Blogger’s Note: On July 24, 2008, I wrote a blog in the wake of an incident in which an illegal immigrant died of injuries suffered in a fight with a group of teenagers in Shenandoah just a few days earlier. I reran the blog on Oct. 13, 2010, in light of a federal trial of two of the teens, who were eventually convicted and sentenced on hate crime charges.

With racial tensions rising yet again in our nation, I feel compelled to share this blog again, with some slight modifications.

The beating death incident in Shenandoah is a huge topic on the REPUBLICAN Herald’s website. All you have to do is take a look at the number of comments listed under each story dealing with the tragedy.

Many say that what happened had to do with race. Other say it was a fight gone wrong. Nevertheless, the subject of race is apparently the talk of the region.

A co-worker was at lunch the other day and heard someone talking about the Shenandoah incident. During the gist of the conversation it was said that racism isn’t something you’re born with, it’s learned.

That said, three things come to mind.

Over the weekend, the Disney movie “Remember the Titans (2000)” was on the ABC Family network. Based on a true story, the movie details the 1971 T.C. Williams High School football team in Alexandria, Virginia. The school was integrated that year with black and white students. This included the appointment of Herman Boone, who is black, as head coach and his predecessor Bill Yoast, who is white, as his assistant. Eventually the team comes together, finishing with an undefeated season and winning the state title. (Coach Boone passed away in December 2019 at the age of 84 and Coach Yoast died in May 2019 at the age of 94.)

I have the movie on DVD, but tuned in mid-way through the network’s production. When the scene showing protesters outside the school building on the first day of school appeared, my 4-year-old daughter asked me why the people were shouting at the students. I told her it was because some people did not want black and white students going to school together.

I explained to her that many years ago students of different colors went to separate schools. Her little eyebrows lifted in surprise. No wonder — she attends day care with children of other races and it’s nothing out of the ordinary for her. I told her that today, children from different backgrounds go to school together.

I am trying to teach my daughter to be confident in herself yet tolerant of others. We all might look different on the outside, but we’re really all the same on the inside.

This brings the second thing to mind when it comes to racism being learned — a song by country singer Martina McBride called “In My Daughter’s Eyes.” The second verse says, in part, “In my daughter’s eyes, everyone is equal. Darkness turns to light, and the world is at peace. …”

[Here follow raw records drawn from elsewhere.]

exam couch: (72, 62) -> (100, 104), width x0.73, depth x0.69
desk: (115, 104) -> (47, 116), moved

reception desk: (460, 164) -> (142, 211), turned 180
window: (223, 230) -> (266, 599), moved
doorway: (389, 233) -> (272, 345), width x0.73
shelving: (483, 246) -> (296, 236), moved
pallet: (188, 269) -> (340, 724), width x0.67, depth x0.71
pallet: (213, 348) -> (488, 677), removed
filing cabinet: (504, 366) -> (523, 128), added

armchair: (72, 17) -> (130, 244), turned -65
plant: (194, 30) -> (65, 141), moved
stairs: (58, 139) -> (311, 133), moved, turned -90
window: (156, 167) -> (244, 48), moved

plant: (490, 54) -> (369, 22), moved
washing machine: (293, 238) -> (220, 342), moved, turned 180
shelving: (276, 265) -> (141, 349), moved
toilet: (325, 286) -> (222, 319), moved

Children see the world in such an innocent way. From a little one’s perspective, as the song says, everyone is equal. The differences aren’t seen.

Children are impressionable, however, and they learn what they live — which brings the third thing to mind. It is a poem by Dorothy Law Nolte, Ph.D., titled “Children Learn What They Live.” She said if children live with certain qualities, then they learn the things associated with them.

My mother received a decorative plate with this poem on it when my youngest sister was born, and when Amber was born, a great-aunt gave me a framed copy of it.

The poem is shared below. I believe in its words, and I still do to this day. Let’s see if you do.


By Dorothy Law Nolte, Ph.D.

If children live with criticism, they learn to condemn.

If children live with hostility, they learn to fight.

If children live with fear, they learn to be apprehensive.

If children live with pity, they learn to feel sorry for themselves.

If children live with ridicule, they learn to feel shy.

If children live with jealousy, they learn to feel envy.

If children live with shame, they learn to feel guilty.

If children live with encouragement, they learn confidence.

If children live with tolerance, they learn patience.

If children live with praise, they learn appreciation.

If children live with acceptance, they learn to love.

If children live with approval, they learn to like themselves.

If children live with recognition, they learn it is good to have a goal.

If children live with sharing, they learn generosity.

If children live with honesty, they learn truthfulness.

If children live with fairness, they learn justice.

If children live with kindness and consideration, they learn respect.

If children live with security, they learn to have faith in themselves and in those about them.

If children live with friendliness, they learn the world is a nice place in which to live.